DOCUMENT TEXT:
============================================================
As we plan and prepare for our retirement years with happy anticipation, most of us are focused on the same basic steps; save as much as possible, invest our savings wisely and try to pay off debt. In addition to these basic steps, it’s our hope at Parsec that you have a detailed financial plan, meet with your advisor annually to see how you are progressing against the plan and make the necessary adjustments along the way. While all of these steps are vitally important to prepare for your post-work years, have you thought about the ability to sustain good health as it relates to financial security in retirement?
According to Fidelity Investments, a married couple who retired in 2020 will spend an average of $295,000 of their financial resources on health care throughout retirement. They estimate that about 15% of the average retiree’s annual expenses will be used for health care-related expenses, including Medicare premiums and out-of-pocket expenses. Also, if the need for long-term care arises, that will be an added expense. So what can you do today to lower future health care costs and put less strain on retirement resources? Make another wise investment … invest in your own good health!
Just like you have a financial plan to stay on track with spending and saving, make a plan to manage your health and hopefully reduce the impact of healthcare costs in your retirement.
Get an annual physical:
Understand your unique health risks and develop a plan with your health care provider to mitigate them.
Improve your health habits:
Stop smoking, exercise regularly, maintain a healthy weight and choose nutritious food. Asheville-based cardiologist Dr. Brian Asbill spoke about the importance of lifestyle medicine to attendees at Parsec’s Longevity Forum in 2019. Read a recap from his talk, watch the full replay and download his presentation.
Understand and manage the numbers:
Know your cholesterol and blood pressure numbers and work with your health care provider to get them to healthy levels.
Manage stress and develop social networks:
Time spent with friends, family and pets can reduce stress and improve health.
Maximize your HSA:
If you are still working and have a high-deductible health plan with a health savings account (HSA) component, be sure to maximize its triple tax benefit:
- Tax deductible or pre-tax contributions
- Tax-free earnings
- Tax-free distributions for medical expenses
My colleague Cristy Freeman delves into more detail about HSA accounts and their retirement benefits, read now.
While we can’t control every health outcome, we can try to positively influence the future and live a longer, healthier retirement.
============================================================
(Saved data entries)
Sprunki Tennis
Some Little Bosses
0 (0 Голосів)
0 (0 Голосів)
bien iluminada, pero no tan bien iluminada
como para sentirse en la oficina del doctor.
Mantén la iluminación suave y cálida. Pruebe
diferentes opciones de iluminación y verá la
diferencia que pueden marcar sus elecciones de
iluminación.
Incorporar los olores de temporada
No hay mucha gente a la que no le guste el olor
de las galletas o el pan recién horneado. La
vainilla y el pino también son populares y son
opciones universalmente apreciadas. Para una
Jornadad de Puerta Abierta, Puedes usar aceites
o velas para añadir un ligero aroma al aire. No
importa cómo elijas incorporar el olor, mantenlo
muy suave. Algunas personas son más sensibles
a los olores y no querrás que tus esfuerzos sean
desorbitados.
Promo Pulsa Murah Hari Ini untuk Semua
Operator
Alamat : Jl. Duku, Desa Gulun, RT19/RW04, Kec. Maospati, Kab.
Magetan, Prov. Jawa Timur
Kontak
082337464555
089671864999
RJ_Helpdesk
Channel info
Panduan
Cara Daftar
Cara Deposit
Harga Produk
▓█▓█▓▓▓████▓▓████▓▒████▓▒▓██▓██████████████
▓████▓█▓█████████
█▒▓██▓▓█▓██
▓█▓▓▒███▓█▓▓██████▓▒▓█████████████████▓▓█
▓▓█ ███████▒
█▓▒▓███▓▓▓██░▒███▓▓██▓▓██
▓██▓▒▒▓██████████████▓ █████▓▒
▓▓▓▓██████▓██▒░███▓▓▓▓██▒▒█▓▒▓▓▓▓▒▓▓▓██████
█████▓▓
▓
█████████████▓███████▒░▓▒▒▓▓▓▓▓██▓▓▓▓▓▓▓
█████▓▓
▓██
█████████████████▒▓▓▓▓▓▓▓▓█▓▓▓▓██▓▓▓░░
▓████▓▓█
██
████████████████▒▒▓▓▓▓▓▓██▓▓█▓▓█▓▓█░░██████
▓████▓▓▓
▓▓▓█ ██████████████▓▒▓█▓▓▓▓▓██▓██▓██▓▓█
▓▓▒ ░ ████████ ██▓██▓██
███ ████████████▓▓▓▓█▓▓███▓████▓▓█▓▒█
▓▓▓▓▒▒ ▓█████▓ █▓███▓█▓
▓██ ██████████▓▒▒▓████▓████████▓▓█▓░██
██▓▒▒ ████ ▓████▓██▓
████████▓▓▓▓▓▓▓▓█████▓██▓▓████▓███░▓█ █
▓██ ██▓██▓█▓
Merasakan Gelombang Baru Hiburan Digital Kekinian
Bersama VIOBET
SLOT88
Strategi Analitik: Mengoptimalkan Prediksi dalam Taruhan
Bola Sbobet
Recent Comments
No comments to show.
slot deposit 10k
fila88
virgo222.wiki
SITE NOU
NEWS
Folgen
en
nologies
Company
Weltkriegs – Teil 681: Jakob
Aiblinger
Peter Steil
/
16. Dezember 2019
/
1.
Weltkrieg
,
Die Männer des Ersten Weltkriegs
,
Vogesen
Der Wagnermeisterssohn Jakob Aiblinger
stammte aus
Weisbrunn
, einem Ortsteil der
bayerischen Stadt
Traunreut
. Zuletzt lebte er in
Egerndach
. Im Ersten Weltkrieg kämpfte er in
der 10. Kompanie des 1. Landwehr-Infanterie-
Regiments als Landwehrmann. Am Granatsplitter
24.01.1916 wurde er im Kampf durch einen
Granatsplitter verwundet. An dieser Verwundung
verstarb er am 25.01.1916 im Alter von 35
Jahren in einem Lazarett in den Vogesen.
============================================================
Answer these questions from the text on health and retirement costs:
1. According to Fidelity Investments, how much will a married couple who retired in 2020 spend on health care throughout retirement, on average?
2. Which two numbers does the text advise readers to know?
3. At what event, and in what year, did Dr. Brian Asbill speak about lifestyle medicine?
The items have no connection to the text.

OUTPUT FOR THIS TASK:
1. $295,000
2. Cholesterol and blood pressure
3. Parsec's Longevity Forum, in 2019